Des enfants privés d’état civil
Début octobre, l’Unicef a publié un nouveau rapport sur la protection de l’enfant. Celui-ci montre combien la vie est encore dure pour certains jeunes dans le monde qui, parfois, n’ont même pas une identité à eux.
En 2007, deux enfants sur trois n’ont pas été enregistrés à la naissance dans certaines régions du monde. Cette information communiquée par l’Unicef, dans son dernier rapport Progrès pour les enfants : un bilan de la protection de l’enfant, est terrible. L’acte de naissance est un document qui prouve l’existence de quelqu’un aux yeux de la loi et de la société. Un enfant non déclaré n’accède pas aux soins ni à l’école. Il est également exposé aux risques d’exploitation sexuelle, d’esclavage et d’adoption illégale.
Un droit inaccessible
L’article 7 de la Convention internationale des droits de l’enfant considère l’inscription d’un enfant au registre des naissances comme une règle essentielle. Mais sur le terrain, la réalité est souvent bien différente. Dans certains pays, ce service est payant et inaccessible aux plus pauvres. Ailleurs, les services administratifs sont désorganisés (guerre, manque de moyens…) ou situés seulement dans les grandes villes. Parmi les 51 millions d’enfants qui n’ont pas été enregistrés en 2007, la moitié vit en Asie du Sud.

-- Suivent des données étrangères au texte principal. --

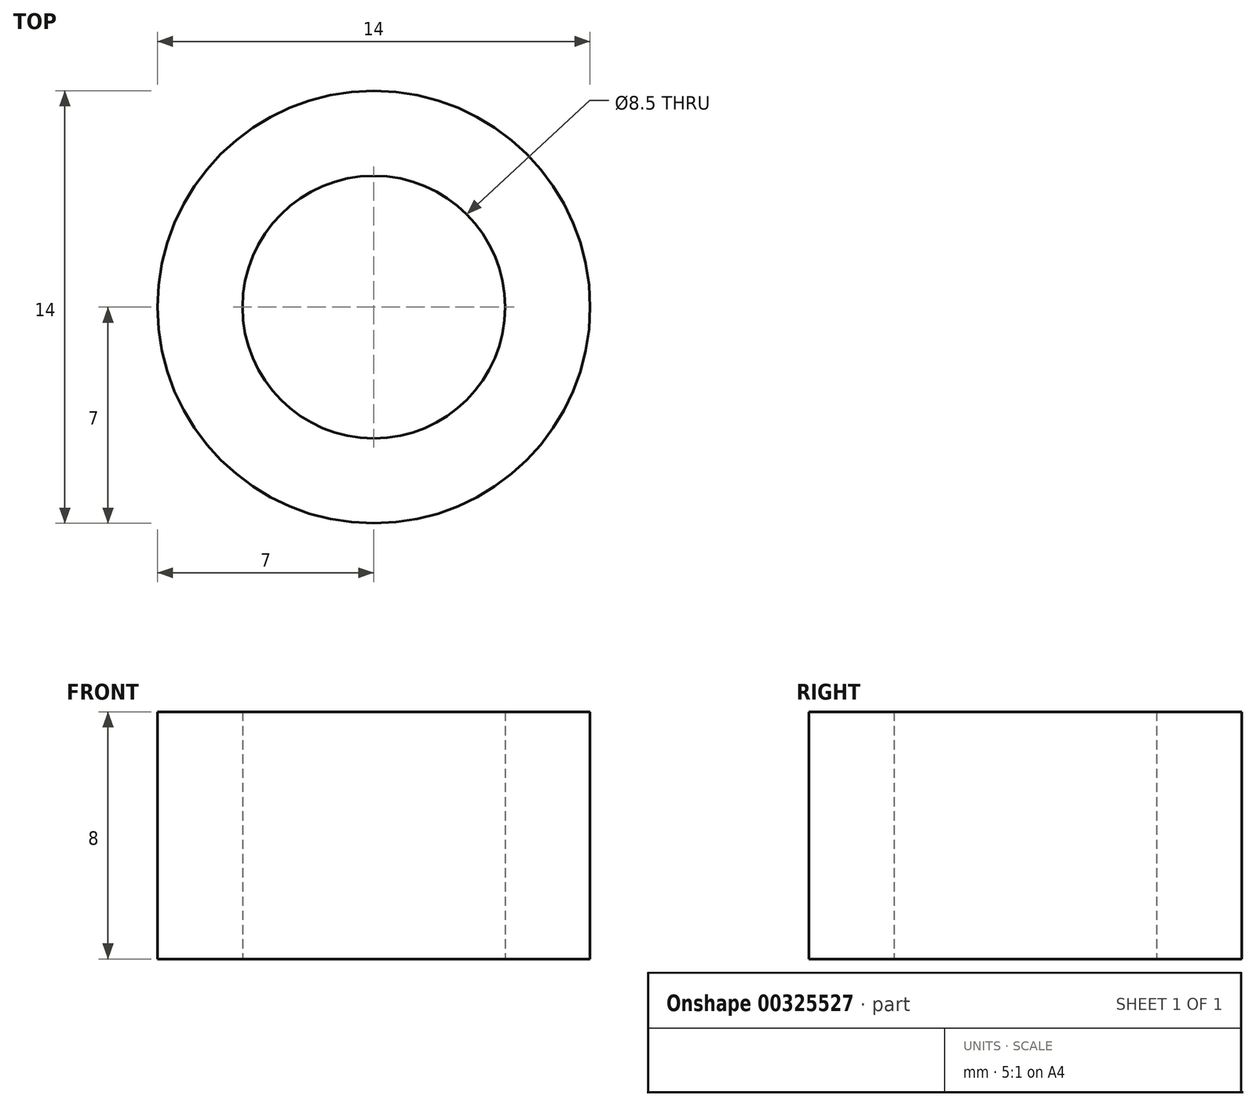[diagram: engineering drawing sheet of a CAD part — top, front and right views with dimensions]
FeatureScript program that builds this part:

Garantir un état civil pour tous
Des opérations de sensibilisation à l’inscription au registre des naissances sont menées partout dans le monde par des associations humanitaires. L’Unicef, en particulier, lutte pour ce droit. Un enfant sans identité sera plus tard un adulte incapable d’avoir une vie normale : il lui sera impossible de voyager, de se marier, de voter, d’ouvrir un compte en banque… Mais aujourd’hui encore, il n’est pas simple de garantir un droit à l’état civil pour tous.